(Collected data)
◆ ◆ ◆ ◆ ◆ ◆ ◆

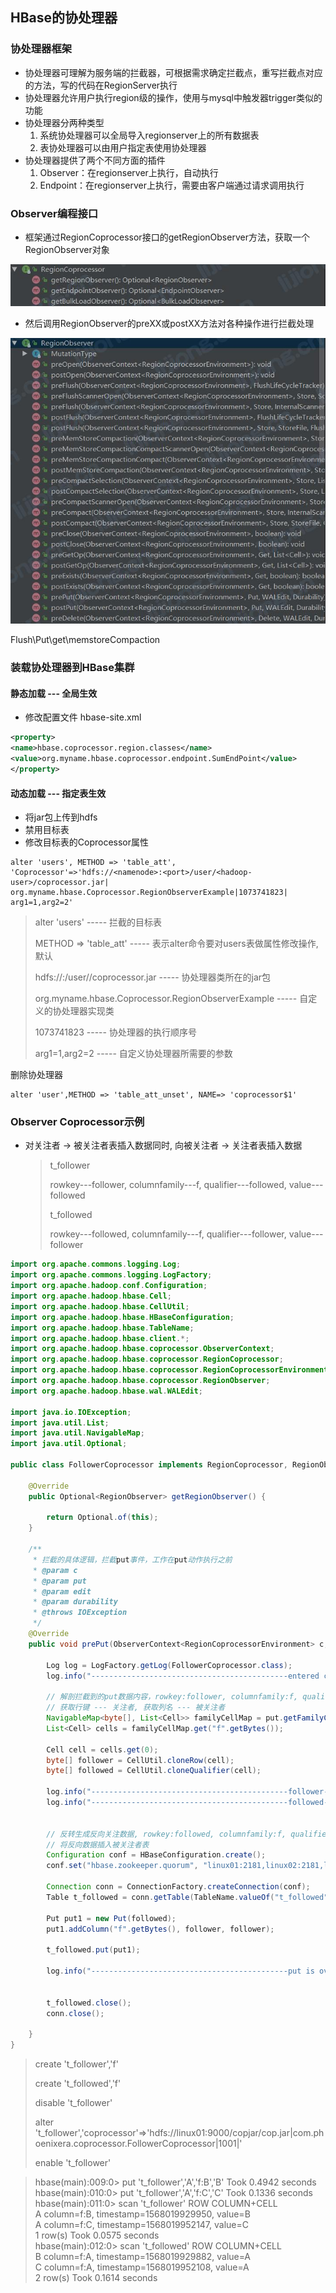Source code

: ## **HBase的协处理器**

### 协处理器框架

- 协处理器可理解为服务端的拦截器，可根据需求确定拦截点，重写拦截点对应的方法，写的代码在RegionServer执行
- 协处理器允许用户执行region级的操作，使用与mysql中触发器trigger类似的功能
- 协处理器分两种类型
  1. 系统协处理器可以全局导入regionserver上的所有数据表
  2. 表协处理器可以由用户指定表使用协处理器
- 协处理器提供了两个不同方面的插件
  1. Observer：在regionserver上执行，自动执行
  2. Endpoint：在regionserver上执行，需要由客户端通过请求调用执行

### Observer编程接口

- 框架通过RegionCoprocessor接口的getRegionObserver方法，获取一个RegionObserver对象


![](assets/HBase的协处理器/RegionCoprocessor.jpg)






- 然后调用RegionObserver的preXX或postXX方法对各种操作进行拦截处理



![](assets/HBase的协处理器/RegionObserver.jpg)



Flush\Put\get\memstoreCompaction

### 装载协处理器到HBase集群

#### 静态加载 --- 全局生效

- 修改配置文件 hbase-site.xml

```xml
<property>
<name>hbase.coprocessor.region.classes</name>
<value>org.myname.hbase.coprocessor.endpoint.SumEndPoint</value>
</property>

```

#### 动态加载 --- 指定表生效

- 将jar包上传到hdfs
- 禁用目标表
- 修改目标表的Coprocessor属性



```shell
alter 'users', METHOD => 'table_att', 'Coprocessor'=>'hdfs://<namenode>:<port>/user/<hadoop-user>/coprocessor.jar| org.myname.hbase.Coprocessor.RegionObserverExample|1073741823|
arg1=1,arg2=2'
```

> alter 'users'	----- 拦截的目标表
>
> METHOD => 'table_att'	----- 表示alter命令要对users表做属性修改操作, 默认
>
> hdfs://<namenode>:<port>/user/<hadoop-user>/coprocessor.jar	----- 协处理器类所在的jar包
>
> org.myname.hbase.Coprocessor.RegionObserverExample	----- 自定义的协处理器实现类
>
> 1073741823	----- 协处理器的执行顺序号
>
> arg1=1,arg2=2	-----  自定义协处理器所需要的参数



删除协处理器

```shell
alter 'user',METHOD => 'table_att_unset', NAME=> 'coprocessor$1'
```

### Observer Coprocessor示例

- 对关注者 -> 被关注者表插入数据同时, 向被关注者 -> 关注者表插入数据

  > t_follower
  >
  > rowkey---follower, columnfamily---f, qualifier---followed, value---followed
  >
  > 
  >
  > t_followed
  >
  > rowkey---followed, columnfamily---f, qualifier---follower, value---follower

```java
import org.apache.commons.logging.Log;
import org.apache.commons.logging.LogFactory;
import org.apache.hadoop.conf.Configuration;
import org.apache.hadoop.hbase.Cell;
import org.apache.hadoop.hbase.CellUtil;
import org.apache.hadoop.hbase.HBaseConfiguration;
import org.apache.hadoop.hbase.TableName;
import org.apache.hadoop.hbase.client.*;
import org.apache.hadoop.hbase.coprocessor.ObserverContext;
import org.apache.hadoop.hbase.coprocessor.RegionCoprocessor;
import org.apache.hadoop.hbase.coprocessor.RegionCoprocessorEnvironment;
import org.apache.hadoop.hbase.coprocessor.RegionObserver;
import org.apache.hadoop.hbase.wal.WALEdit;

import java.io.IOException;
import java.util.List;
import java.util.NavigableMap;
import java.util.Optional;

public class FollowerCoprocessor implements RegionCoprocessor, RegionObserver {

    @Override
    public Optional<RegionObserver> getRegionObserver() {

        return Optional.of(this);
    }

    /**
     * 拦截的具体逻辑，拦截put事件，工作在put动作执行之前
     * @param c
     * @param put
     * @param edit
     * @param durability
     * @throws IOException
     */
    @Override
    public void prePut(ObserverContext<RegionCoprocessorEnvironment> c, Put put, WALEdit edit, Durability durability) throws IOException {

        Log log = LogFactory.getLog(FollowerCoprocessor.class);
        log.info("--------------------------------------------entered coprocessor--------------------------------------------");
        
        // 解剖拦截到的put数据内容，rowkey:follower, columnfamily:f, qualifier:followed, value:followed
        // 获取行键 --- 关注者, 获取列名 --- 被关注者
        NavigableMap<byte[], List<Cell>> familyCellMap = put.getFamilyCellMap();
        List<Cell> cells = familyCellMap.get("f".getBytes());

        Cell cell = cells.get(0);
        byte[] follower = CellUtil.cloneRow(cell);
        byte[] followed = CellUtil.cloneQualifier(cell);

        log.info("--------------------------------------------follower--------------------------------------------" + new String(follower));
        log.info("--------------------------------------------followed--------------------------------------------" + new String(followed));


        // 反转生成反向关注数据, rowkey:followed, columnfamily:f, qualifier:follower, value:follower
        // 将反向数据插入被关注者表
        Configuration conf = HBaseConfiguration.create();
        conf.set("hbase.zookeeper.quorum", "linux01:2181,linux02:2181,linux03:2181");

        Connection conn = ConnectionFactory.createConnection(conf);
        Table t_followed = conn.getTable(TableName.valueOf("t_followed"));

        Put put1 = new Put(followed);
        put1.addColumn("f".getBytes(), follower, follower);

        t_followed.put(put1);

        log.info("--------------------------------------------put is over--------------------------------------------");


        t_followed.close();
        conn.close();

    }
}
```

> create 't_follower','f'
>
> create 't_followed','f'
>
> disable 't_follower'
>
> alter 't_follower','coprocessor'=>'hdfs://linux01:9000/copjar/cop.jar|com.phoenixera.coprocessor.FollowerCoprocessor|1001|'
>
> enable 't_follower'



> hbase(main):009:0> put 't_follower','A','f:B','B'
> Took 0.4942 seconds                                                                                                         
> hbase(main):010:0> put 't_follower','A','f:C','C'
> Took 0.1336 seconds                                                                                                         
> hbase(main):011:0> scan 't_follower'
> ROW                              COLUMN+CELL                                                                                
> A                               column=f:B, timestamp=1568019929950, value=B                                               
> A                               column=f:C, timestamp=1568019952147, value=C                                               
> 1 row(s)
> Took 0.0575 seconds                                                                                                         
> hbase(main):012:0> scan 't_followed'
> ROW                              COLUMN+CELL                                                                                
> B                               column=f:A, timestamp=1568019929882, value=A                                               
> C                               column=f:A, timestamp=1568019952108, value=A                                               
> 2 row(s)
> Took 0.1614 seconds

◆ ◆ ◆ ◆ ◆ ◆ ◆

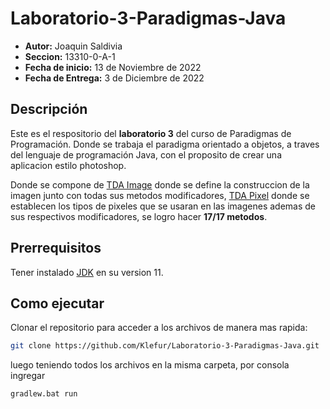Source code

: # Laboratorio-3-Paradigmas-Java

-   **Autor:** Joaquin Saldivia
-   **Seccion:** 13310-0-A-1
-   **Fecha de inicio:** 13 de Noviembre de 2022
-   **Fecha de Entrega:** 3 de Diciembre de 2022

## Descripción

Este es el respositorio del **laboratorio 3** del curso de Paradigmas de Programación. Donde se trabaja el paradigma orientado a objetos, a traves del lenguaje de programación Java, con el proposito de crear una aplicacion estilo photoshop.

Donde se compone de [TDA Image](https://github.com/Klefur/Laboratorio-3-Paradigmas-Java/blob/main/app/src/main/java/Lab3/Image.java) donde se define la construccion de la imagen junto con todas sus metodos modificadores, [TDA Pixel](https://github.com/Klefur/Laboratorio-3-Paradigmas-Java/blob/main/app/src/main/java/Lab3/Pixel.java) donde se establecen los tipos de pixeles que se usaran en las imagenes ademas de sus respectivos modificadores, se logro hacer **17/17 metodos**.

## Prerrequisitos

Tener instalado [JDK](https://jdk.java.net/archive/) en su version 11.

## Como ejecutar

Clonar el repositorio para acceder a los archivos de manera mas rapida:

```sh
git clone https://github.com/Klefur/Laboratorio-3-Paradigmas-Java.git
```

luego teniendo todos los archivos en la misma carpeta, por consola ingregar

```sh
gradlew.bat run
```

◆ ◆ ◆ ◆ ◆ ◆ ◆

(GOAL OF THE EXERCISE)
Find the word "String" in the entries and show each line where it is found.

(WRITTEN ANSWER)
        log.info("--------------------------------------------follower--------------------------------------------" + new String(follower));
        log.info("--------------------------------------------followed--------------------------------------------" + new String(followed));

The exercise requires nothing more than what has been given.